The difference will be that you'll have both the big cluster and the
LITTLE cluster capped in different proportions depending on their
utilization and their efficiency.
> During the course of development various methods of capturing
> and reflecting thermal pressure were implemented.
>
> The first method to be evaluated was to convert the
> capped max frequency into capacity and have the scheduler use the
> instantaneous value when updating cpu_capacity.
> This method is referenced as "Instantaneous Thermal Pressure" in the
> test results below.
>
> The next two methods employs different methods of averaging the
> thermal pressure before applying it when updating cpu_capacity.
> The first of these methods re-used the PELT algorithm already present
> in the kernel that does the averaging of rt and dl load and utilization.
> This method is referenced as "Thermal Pressure Averaging using PELT fmwk"
> in the test results below.
>
> The final method employs an averaging algorithm that collects and
> decays thermal pressure based on the decay period. In this method,
> the decay period is configurable. This method is referenced as
> "Thermal Pressure Averaging non-PELT Algo. Decay : XXX ms" in the
> test results below.

Provided data -
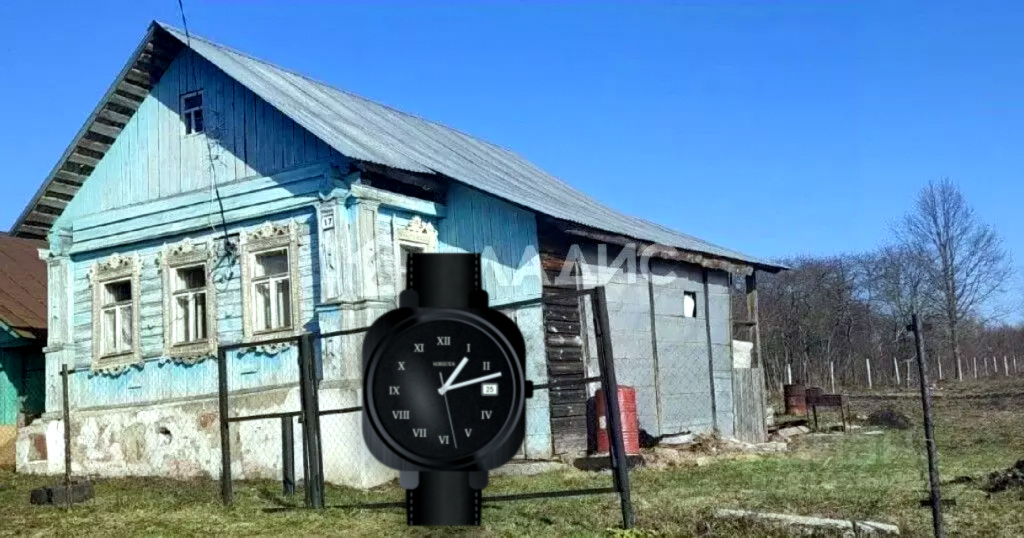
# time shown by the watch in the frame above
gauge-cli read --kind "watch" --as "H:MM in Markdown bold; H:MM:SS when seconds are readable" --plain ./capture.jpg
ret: **1:12:28**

Goal -
List every name that the thermal pressure excerpt says a method is referenced by in the test results. The lines above have nothing to do with the thermal pressure excerpt.

Response below -
"Instantaneous Thermal Pressure"
"Thermal Pressure Averaging using PELT fmwk"
"Thermal Pressure Averaging non-PELT Algo. Decay : XXX ms"